When a generator has requested to be self-scheduled for regulation, its ranking price, except for a tiebreaker, is zero. Energy bid blocks are not considered at all in the ranking because a generator self-scheduled for regulation will not get paid an opportunity cost. So a lead market participant’s request for a self-scheduled-for-generation status will be accepted, except if there are transmission or other reliability concerns or if its larger self-scheduled-for-regulation generators have met the full requirements. Note that a regulation bid, when self-scheduled for regulation, is treated as a zero-regulation bid.
An asset must meet a few requirements to qualify as a nondispatchable asset-related demand asset. Manual 28, Section 12.3.5.3 details the following requirements for an asset’s registration process flow:
The asset must be an individual end-use metered customer or firm that purchases products for its own consumption and not for resale (i.e., an ultimate customer)
The end-use customer’s peak load must be 5 MW or greater during the 12 months preceding enrollment. The host participant assigned meter reader must evaluate new end-use customer loads without 12 months of history to determine whether the anticipated load will meet the 5 MW threshold.
End-use customer loads cannot be aggregated to meet the 5 MW threshold.
Operating Procedure No. 18 specifies the criteria for metering and telemetering.

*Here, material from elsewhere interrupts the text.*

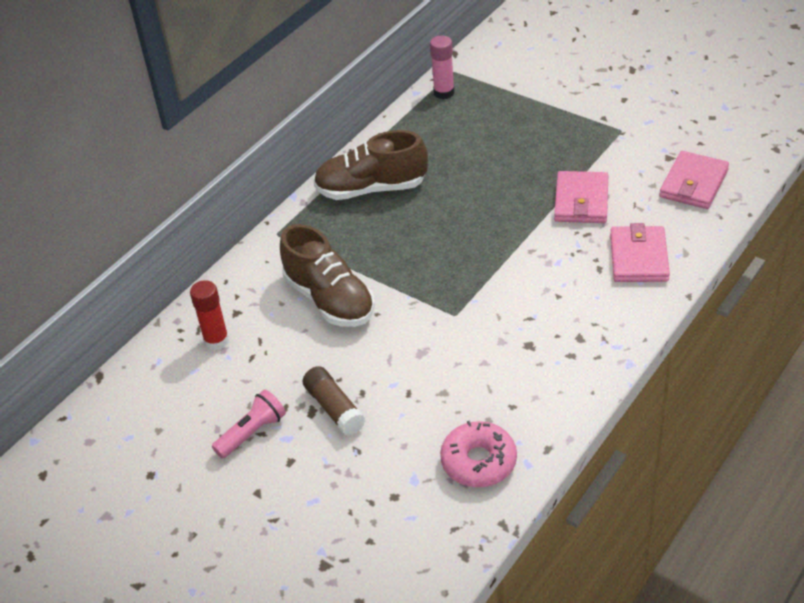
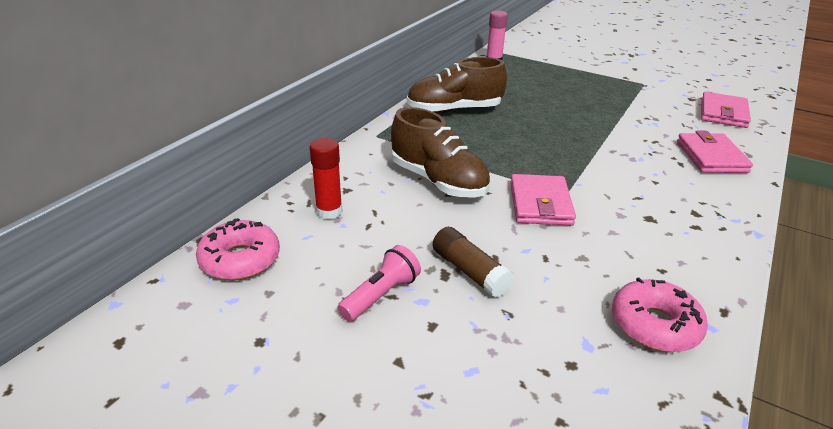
camera: 10 degrees left, 10 degrees down
(134, 396) = (240, 259): none -> pink donut
(581, 201) = (637, 121): pink wallet -> pink wallet (540, 204)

Dispatchable asset-related demand asset requirements include all the requirements for the nondispatchable asset-related demand asset, but DARD assets also must be able to receive and follow electronic dispatch (ED) instructions. To meet this requirement the DARD assets must comply with the technical requirements for generation, dispatchable asset-related demands, and interruptible loads specified in Operating Procedure No. 14, which were reviewed at the May 2, 2013 Reliability Committee meeting. The electronic dispatch requirements include, but are not limited to, the installation and operation of a Remote Interface Gateway (RIG) for the identification of a designated entity.